It's so dang hot y'all. My cilantro & oregano aren't fairing too well out there on the balcony in the heat...and I'm afraid it's not much cooler in here. I snipped off the most descent looking strands of the oregano and hung them upside down to dry. The living room smelled so nice for a little while. I had much bigger plans for my cilantro, however.
Now for some reason, not everyone likes cilantro. Some people think it tastes like soap. I am not one of those people. I think cilantro is Om Om flippin delicious. This is the whole reason I decided to try my hand at herb gardening. Unfortunately, my cilantro was a little patchy, a little yellow, a little sad. I'm going to be honest with you, I only used a tad bit of my own cilantro in this recipe, as in like 3-5 leaves. I found a lovely bunch of green organic cilantro at the store last week that I needed to hurry up and use (there's only so much you can garnish!). This is what I did:
If you are a cilantro hater, you can always go halv-zees with fresh baby spinach leaves.

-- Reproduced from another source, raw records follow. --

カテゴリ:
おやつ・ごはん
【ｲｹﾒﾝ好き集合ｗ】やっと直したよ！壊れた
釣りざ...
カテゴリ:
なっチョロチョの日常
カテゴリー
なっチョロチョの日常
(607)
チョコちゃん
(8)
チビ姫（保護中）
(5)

2 cups pack cilatnro leaves
1/3 cup walnuts
1/3 cup shredded or shaved parmesan cheese
1/3 cup extra virgin olive oil
1 tsp crushed yellow mustard seed
1 clove garlic
Zest of a small orange
Dash of crushed red pepper
Salt & pepper to taste
1. In the bowl of your food processor (a blender will work too), combine all ingredients except olive oil. Pulse a few times. Blend and slowly add the olive oil until you achieve desired texture (you can always add more or less oil, 1/3 cup is just a good start).

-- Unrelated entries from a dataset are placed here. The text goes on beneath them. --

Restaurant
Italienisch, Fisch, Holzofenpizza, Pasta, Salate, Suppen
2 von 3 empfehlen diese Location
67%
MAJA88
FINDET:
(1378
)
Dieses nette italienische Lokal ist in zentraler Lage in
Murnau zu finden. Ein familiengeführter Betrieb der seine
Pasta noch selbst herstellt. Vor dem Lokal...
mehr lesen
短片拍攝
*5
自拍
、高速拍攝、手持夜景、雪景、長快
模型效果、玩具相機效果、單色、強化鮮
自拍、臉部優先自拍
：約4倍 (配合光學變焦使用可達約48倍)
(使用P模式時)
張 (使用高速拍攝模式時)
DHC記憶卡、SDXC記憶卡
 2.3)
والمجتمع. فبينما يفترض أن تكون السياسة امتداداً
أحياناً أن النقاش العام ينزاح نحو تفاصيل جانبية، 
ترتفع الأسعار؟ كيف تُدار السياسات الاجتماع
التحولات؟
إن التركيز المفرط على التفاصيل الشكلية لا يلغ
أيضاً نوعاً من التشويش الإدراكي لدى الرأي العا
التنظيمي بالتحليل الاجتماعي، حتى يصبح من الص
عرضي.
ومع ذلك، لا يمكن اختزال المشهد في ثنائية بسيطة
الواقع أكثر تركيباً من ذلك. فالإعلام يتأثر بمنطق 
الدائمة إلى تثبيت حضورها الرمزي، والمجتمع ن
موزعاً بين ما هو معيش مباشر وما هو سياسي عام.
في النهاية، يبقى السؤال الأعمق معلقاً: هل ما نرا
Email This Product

That's it! It's so easy. Spread it on a sandwich; put it on eggs; use it as pizza sauce! I cooked whole wheat pasta and some frozen mixed veggies (zucchini, squash, carrots, broccoli, and cauliflower), mixed in some navy beans and stirred in a spoonful of pesto. De-lish.
What do you think about cilantro? Are you a hater? Let me know dear readers!